>> START SOURCE MATERIAL

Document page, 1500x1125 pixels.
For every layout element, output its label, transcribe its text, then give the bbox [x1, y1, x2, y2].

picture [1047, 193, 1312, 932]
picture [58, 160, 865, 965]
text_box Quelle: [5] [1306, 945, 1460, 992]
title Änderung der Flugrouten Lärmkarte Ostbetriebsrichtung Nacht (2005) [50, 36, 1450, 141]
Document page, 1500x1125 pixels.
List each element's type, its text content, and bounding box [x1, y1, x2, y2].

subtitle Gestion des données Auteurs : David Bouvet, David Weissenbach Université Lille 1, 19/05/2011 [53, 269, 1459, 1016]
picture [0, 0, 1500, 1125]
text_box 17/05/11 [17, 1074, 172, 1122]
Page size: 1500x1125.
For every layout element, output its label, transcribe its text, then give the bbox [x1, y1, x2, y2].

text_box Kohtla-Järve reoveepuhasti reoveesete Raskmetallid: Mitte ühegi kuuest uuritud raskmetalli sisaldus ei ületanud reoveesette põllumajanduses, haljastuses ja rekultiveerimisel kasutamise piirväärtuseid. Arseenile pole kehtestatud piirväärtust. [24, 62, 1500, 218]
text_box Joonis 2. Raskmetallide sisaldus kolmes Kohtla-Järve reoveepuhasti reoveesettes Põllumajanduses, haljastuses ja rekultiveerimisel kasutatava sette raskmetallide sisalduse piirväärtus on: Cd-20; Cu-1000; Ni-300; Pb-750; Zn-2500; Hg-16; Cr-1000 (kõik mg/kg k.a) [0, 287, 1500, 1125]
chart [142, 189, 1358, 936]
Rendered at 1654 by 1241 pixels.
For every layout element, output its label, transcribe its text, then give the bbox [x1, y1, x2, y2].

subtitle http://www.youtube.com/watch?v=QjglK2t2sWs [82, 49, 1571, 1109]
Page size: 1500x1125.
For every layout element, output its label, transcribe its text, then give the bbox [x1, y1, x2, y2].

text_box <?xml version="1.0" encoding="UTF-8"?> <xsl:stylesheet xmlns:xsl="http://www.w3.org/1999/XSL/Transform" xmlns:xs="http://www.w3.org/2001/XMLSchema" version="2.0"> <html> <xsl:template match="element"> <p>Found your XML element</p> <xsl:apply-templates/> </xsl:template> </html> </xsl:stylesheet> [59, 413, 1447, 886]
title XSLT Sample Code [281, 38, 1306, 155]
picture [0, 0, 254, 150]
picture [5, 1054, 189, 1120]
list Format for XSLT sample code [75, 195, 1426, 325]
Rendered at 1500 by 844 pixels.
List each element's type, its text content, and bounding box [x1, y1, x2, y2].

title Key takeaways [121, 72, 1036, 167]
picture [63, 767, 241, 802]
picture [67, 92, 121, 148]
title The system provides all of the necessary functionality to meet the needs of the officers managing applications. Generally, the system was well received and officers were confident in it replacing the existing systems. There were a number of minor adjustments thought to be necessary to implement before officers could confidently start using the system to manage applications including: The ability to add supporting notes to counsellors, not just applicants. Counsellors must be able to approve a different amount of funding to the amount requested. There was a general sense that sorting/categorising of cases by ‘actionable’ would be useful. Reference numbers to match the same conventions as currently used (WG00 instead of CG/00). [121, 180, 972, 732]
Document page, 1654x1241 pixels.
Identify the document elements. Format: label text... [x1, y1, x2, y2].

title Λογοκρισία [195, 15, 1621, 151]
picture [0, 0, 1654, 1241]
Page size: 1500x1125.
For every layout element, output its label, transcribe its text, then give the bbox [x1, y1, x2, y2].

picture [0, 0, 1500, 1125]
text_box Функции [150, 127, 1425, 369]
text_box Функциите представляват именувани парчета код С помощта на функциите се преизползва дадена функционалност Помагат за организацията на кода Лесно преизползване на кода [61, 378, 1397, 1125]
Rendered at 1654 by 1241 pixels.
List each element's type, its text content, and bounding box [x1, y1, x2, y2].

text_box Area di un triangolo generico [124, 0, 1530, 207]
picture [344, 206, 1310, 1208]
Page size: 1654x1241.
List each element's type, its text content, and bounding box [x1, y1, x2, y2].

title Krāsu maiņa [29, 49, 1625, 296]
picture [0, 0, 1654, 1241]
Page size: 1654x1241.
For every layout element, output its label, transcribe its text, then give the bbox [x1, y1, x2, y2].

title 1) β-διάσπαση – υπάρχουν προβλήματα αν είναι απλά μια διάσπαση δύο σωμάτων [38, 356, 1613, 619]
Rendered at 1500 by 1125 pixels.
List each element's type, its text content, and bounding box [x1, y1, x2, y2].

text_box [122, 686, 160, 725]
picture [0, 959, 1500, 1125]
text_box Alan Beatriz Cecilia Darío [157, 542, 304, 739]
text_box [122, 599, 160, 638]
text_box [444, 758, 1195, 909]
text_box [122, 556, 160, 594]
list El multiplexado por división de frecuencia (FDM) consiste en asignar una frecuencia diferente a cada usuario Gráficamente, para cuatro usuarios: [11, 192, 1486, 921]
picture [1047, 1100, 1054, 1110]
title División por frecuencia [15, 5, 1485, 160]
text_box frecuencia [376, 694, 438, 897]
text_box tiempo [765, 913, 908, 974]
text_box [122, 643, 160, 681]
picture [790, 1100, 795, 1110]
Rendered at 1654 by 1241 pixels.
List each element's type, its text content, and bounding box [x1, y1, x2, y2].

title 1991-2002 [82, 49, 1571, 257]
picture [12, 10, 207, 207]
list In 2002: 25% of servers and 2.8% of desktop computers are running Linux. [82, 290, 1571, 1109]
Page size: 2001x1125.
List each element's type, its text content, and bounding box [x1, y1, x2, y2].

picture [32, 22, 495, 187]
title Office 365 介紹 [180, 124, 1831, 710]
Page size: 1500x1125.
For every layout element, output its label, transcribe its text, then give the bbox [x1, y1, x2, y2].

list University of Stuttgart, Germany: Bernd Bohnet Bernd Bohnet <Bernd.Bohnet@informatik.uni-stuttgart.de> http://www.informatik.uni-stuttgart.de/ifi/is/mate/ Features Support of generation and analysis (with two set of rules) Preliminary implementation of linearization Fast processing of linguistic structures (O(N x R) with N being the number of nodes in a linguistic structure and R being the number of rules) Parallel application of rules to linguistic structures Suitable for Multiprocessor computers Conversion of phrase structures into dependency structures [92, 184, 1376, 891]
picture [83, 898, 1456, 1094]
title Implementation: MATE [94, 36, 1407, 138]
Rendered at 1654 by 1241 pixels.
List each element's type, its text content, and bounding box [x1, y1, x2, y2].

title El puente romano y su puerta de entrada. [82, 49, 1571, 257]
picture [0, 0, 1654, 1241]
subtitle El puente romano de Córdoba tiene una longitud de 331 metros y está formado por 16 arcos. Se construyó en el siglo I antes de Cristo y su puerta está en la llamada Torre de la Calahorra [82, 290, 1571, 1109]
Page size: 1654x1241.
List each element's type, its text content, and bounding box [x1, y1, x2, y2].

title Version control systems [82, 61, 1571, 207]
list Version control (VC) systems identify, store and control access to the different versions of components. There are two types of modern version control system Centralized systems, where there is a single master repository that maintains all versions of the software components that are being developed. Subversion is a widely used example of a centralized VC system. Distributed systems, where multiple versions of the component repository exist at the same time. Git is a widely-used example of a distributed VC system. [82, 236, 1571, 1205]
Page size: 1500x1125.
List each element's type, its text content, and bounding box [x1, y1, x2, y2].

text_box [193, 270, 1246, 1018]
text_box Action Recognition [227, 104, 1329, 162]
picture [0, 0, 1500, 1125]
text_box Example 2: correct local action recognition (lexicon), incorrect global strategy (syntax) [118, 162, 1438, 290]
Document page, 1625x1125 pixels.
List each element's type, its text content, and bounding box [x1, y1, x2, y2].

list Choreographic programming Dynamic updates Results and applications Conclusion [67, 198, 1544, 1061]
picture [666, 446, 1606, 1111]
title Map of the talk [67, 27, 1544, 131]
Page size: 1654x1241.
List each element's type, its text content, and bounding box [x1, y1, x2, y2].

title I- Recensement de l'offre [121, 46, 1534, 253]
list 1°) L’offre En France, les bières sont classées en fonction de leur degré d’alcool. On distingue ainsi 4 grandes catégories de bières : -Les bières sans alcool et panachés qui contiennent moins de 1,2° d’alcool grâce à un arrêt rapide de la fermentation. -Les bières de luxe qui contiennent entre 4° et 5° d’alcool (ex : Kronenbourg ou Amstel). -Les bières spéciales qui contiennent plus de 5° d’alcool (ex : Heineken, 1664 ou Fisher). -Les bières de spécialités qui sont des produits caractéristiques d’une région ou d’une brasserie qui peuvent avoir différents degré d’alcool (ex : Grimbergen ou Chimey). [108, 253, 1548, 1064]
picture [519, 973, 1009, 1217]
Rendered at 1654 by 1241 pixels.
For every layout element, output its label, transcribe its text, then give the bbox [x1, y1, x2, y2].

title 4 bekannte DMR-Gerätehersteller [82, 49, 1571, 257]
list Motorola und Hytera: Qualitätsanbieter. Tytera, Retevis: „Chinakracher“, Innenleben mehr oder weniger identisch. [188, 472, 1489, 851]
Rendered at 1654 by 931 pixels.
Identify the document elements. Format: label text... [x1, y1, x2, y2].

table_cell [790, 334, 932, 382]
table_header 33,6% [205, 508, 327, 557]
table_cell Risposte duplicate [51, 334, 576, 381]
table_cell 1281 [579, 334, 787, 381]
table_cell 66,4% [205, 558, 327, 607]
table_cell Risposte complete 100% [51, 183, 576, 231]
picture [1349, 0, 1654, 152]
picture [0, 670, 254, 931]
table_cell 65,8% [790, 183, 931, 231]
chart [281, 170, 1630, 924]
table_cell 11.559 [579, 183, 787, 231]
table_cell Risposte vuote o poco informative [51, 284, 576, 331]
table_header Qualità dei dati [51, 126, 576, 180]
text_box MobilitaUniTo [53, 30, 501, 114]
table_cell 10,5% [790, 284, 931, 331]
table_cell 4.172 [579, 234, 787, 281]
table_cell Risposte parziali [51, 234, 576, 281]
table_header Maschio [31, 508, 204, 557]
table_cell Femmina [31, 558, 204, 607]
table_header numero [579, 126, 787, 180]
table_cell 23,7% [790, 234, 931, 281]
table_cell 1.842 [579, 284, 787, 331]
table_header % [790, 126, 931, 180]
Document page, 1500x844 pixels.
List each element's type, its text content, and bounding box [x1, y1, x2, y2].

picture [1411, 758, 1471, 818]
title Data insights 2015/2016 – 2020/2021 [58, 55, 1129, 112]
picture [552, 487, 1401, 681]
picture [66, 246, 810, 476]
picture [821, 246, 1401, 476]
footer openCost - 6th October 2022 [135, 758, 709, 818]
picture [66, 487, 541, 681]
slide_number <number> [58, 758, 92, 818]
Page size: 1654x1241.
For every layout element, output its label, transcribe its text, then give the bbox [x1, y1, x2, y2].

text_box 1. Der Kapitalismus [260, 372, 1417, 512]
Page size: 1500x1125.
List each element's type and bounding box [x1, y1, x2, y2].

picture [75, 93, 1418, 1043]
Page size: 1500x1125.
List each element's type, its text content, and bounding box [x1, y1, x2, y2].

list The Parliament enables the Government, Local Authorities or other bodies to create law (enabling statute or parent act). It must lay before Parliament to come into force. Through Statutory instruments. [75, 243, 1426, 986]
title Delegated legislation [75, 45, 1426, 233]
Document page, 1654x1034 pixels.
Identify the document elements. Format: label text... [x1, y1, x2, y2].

>> END SOURCE MATERIAL

EXERCISE INSTRUCTIONS:
Please recast the rows between the line holding "Rendered at 1500 by 1125 pixels." and the line holding "list In 2002: 25%", inclusive, as a numbered list, leaving out any blank lines.

THE OUTPUT:
1. Rendered at 1500 by 1125 pixels.
2. List each element's type, its text content, and bounding box [x1, y1, x2, y2].
3. text_box [122, 686, 160, 725]
4. picture [0, 959, 1500, 1125]
5. text_box Alan Beatriz Cecilia Darío [157, 542, 304, 739]
6. text_box [122, 599, 160, 638]
7. text_box [444, 758, 1195, 909]
8. text_box [122, 556, 160, 594]
9. list El multiplexado por división de frecuencia (FDM) consiste en asignar una frecuencia diferente a cada usuario Gráficamente, para cuatro usuarios: [11, 192, 1486, 921]
10. picture [1047, 1100, 1054, 1110]
11. title División por frecuencia [15, 5, 1485, 160]
12. text_box frecuencia [376, 694, 438, 897]
13. text_box tiempo [765, 913, 908, 974]
14. text_box [122, 643, 160, 681]
15. picture [790, 1100, 795, 1110]
16. Rendered at 1654 by 1241 pixels.
17. List each element's type, its text content, and bounding box [x1, y1, x2, y2].
18. title 1991-2002 [82, 49, 1571, 257]
19. picture [12, 10, 207, 207]
20. list In 2002: 25% of servers and 2.8% of desktop computers are running Linux. [82, 290, 1571, 1109]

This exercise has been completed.